With the rapidly evolving capabilities of AI software, I continue to see every day articles, blog posts, and social media comments lamenting the end of photography as we know it. According to the doomsayers, we will never be able to look at a photograph without questioning its accuracy, its authenticity, its truthfulness to reality.
I’ve said it before, but I will say it again. A photograph never captures a scene exactly as we saw it with our eyes. It may be close, but it isn’t exact. It never has been; it never will be. Our choice of shutter speed, aperture, focal length, camera position, and so many other factors all affect how the scene is rendered in the final image. Even the decision to photograph a scene in black and white is a distortion of reality for most people.
Certainly, certain genres of photography (photojournalism comes to mind) should represent reality as accurately as possible. However, that is not, nor should it ever be, an expectation for photographs that are created purely for artistic reasons. Like choosing camera settings and using Photoshop, AI is simply another tool to be used for creating the image the photographer/artist has in mind.
And, from what I have seen so far, AI doesn’t really do anything that can’t be done in Photoshop except that it can probably be done more easily with AI. Photographers have been replacing skies and compositing images since the introduction of Photoshop. What AI seems to be doing is taking a very manual process that can be very time and labor intensive and making it less so by automating much of it. I see nothing wrong with that.
Visiting Pinnacle Mountain State Park several years ago, I spotted this old tree standing tall and extending above the overlook. I was struck by the starkness of the bare trunk and limbs and by the sense of defiance demonstrated by this tree, this old dead tree, that just simply refused to fall.

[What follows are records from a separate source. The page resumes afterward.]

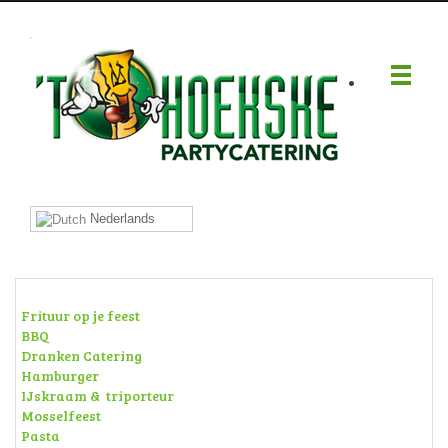
.
Nederlands
Frituur op je feest
BBQ
Dranken Catering
Hamburger
IJskraam & triporteur
Mosselfeest
Pasta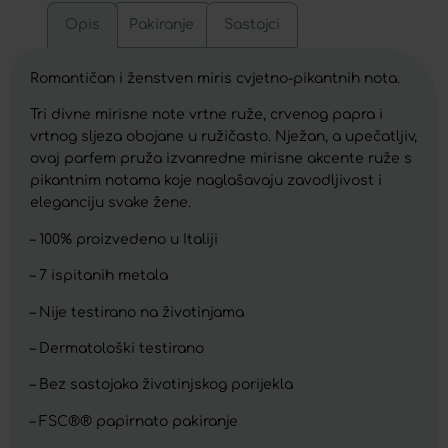
Opis
Pakiranje
Sastojci
Romantičan i ženstven miris cvjetno-pikantnih nota.
Tri divne mirisne note vrtne ruže, crvenog papra i
vrtnog sljeza obojane u ružičasto. Nježan, a upečatljiv,
ovaj parfem pruža izvanredne mirisne akcente ruže s
pikantnim notama koje naglašavaju zavodljivost i
eleganciju svake žene.
– 100% proizvedeno u Italiji
– 7 ispitanih metala
– Nije testirano na životinjama
– Dermatološki testirano
– Bez sastojaka životinjskog porijekla
– FSC®® papirnato pakiranje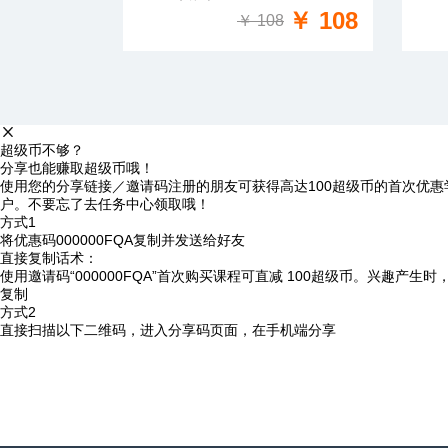
免费试学
￥ 108
￥ 108
超级币不够？
分享也能赚取超级币哦！
使用您的分享链接／邀请码注册的朋友可获得高达100超级币的首次优惠
户。不要忘了去任务中心领取哦！
方式1
将优惠码
000000FQA
复制并发送给好友
直接复制话术：
使用邀请码“000000FQA”首次购买课程可直减 100超级币。兴趣产生
复制
方式2
直接扫描以下二维码，进入分享码页面，在手机端分享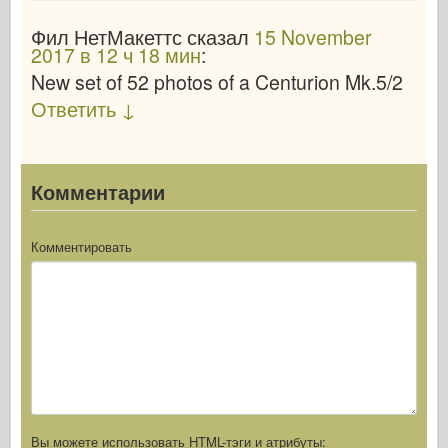
Фил НетМакеттс
сказал
15 November
2017
в 12 ч 18 мин
:
New set of 52 photos of a Centurion Mk.5/2
Ответить
↓
Комментарии
Комментировать
Вы можете использовать
HTML
-тэги и атрибуты: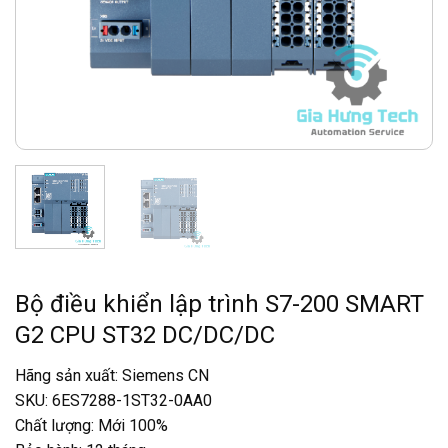
Bộ điều khiển lập trình S7-200 SMART
G2 CPU ST32 DC/DC/DC
Hãng sản xuất: Siemens CN
SKU: 6ES7288-1ST32-0AA0
Chất lượng: Mới 100%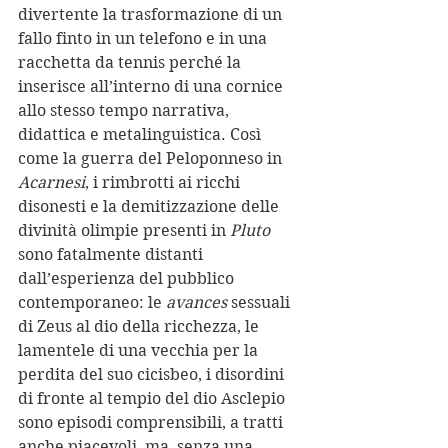
divertente la trasformazione di un 
fallo finto in un telefono e in una 
racchetta da tennis perché la 
inserisce
all’interno di una cornice 
allo stesso tempo narrativa, 
didattica e metalinguistica. Così 
come la guerra del Peloponneso in 
Acarnesi
, i rimbrotti ai ricchi 
disonesti e la demitizzazione delle 
divinità olimpie presenti in 
Pluto 
sono fatalmente distanti 
dall’esperienza del pubblico 
contemporaneo: le 
avances
 sessuali 
di Zeus al dio della ricchezza, le 
lamentele di una vecchia per la 
perdita del suo cicisbeo, i disordini 
di fronte al tempio del dio Asclepio 
sono episodi comprensibili, a tratti 
anche piacevoli, ma, senza una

The sky was overcast, and I knew that photographing the tree against the sky would let me capture the austerity of the tree and to convey the sense of rebelliousness it displayed. I also knew that the overcast sky would photograph as a very light, uniform, textureless background that would not have the dramatic look I wanted. But, I also knew I could use that uniformity to replace the background with a more dramatic sky, and that was exactly what I did.
I opened the image in Photoshop and made a selection of the entire sky. I then chose an image out of my collection of sky photographs and pasted the new sky into the selection. I made a few more adjustments to enhance the contrast and brighten the shadow areas of the tree. Finally, I converted the image to black and white using Nik’s Silver Efex Pro to create what I feel is a more dramatic and compelling image.
I created this image before AI was even a gleam in someone’s eye. I was not trying to record the tree’s existence simply for posterity. I was trying to create an artistic image. To do so, I used every tool available to me at the time to achieve that goal. AI will simply be another tool in that toolbox, and one I expect I will take advantage of sooner rather than later.